Spätestens an dieser Stelle driftet ´ivković, der übrigens über Science-Fiction promovierte, ins Fantastische ab, denn jetzt taucht eine Geheimgesellschaft auf, die mithilfe des letzten Buches eine Art Weltherrschaft anstrebt und auch nicht zögert, dieser Idee den armen Kommissar zu opfern. Zwar haut den der serbische Geheimdienst wieder heraus, ganz konkret, doch die Auflösung, auf die die Geschichte zustrebt, wirkt so abgedreht, als hätte der Autor dem Funktionieren seiner eigenen Idee am Ende nicht mehr ganz getraut. Da wirken die sechs Toten wie beiläufige Kollateralschäden. Das schmälert nicht zuletzt den guten Eindruck, der gerade durch die warmherzig geschilderte Liaison zwischen Buchhändlerin und Kommissar und die lakonisch-witzige Beschreibung all der skurrilen Buchhandelskunden entstanden war. Seine erzählerische Stärke entwickelt ´ivković in den Schilderungen der alltäglichen Abläufe und den Begegnungen seiner Personen, überhaupt überzeugt er am Ehesten da, wo es um Zwischenmenschliches geht.
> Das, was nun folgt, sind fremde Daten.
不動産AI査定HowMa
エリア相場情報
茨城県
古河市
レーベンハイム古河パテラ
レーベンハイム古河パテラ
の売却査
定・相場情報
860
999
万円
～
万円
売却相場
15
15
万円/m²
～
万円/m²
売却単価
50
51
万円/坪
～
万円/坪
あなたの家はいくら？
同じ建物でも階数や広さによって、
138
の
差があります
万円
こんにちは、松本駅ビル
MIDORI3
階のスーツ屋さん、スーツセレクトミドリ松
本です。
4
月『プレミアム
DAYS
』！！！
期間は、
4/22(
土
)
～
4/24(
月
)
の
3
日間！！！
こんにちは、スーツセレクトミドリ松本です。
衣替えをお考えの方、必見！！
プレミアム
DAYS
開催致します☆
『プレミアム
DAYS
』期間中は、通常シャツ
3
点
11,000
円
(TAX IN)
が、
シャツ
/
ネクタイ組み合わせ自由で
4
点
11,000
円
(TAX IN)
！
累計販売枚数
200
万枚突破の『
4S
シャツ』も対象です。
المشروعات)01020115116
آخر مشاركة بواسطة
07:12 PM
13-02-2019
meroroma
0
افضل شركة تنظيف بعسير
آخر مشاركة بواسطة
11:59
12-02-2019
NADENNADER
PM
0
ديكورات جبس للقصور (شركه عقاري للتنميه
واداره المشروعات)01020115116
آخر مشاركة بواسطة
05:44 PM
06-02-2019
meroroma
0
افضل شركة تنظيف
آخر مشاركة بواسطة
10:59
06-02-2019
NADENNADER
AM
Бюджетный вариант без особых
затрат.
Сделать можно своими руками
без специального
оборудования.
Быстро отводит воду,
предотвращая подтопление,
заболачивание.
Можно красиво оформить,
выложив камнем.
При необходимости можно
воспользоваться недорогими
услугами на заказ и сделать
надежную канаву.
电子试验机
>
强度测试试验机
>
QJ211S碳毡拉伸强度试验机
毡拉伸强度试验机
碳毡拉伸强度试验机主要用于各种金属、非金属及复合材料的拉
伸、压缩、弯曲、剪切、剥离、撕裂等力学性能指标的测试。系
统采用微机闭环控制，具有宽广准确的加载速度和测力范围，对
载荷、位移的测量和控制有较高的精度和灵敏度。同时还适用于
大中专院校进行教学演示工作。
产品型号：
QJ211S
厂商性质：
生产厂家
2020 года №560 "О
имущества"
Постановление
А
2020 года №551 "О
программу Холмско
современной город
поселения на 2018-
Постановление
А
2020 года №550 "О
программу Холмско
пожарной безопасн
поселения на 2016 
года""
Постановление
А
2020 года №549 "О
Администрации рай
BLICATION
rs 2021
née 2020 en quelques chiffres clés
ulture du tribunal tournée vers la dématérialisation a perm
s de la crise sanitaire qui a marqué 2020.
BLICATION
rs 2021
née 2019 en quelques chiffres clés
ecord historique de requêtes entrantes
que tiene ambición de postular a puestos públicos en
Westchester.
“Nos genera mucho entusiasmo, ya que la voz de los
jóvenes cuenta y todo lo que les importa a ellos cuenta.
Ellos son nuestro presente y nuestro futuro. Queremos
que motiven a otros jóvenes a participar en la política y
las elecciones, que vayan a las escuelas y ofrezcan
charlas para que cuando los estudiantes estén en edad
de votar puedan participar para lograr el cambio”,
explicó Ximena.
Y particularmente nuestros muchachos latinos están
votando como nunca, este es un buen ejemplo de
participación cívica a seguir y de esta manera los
Ich lasse mich gerne von einem Autor mit einer ungewöhnlichen Wendung in der Handlung überraschen, auch jenseits der Logik, aber er muss überzeugend in seiner Schlüssigkeit sein. ´ivković gelingt das trotz aller literarischen Kunstfertigkeit nicht, auch wenn er seinen Kommissar selber zu einem Erklärungsversuch herbeizieht: „Vielleicht ist sie gar nicht unnatürlich“, sagte ich. „Wir müssen nur die Definition der natürlichen Erklärung erweitern.“ (S. 203). Na also, so einfach ist das!

Offensichtlich wusste auch der dtv-Verlag nicht so recht, in welche Schublade er diesen ungewöhnlichen Roman einsortieren sollte. Das Etikett „postmoderner Thriller“ vom Cover zeugt von Hilflosigkeit, und der schwarze Humor entlockt allenfalls ein müdes Lächeln. Auch dem geneigtesten Leser wird es schwerfallen, die unterschiedlichen Facetten dieses Büchleins zu einem ungetrübten Lesegenuss zu vereinen. Gefährlich ist dessen Lektüre beileibe nicht, auch nicht für eine ausreichende Nachtruhe.

Beate Mainka



Zoran ´ivković: Das letzte Buch
(Posledna knjiga, 2007). Aus dem Serbischen von Astrid Philippsen. München: dtv 2008. 222 Seiten. 9,95 Euro.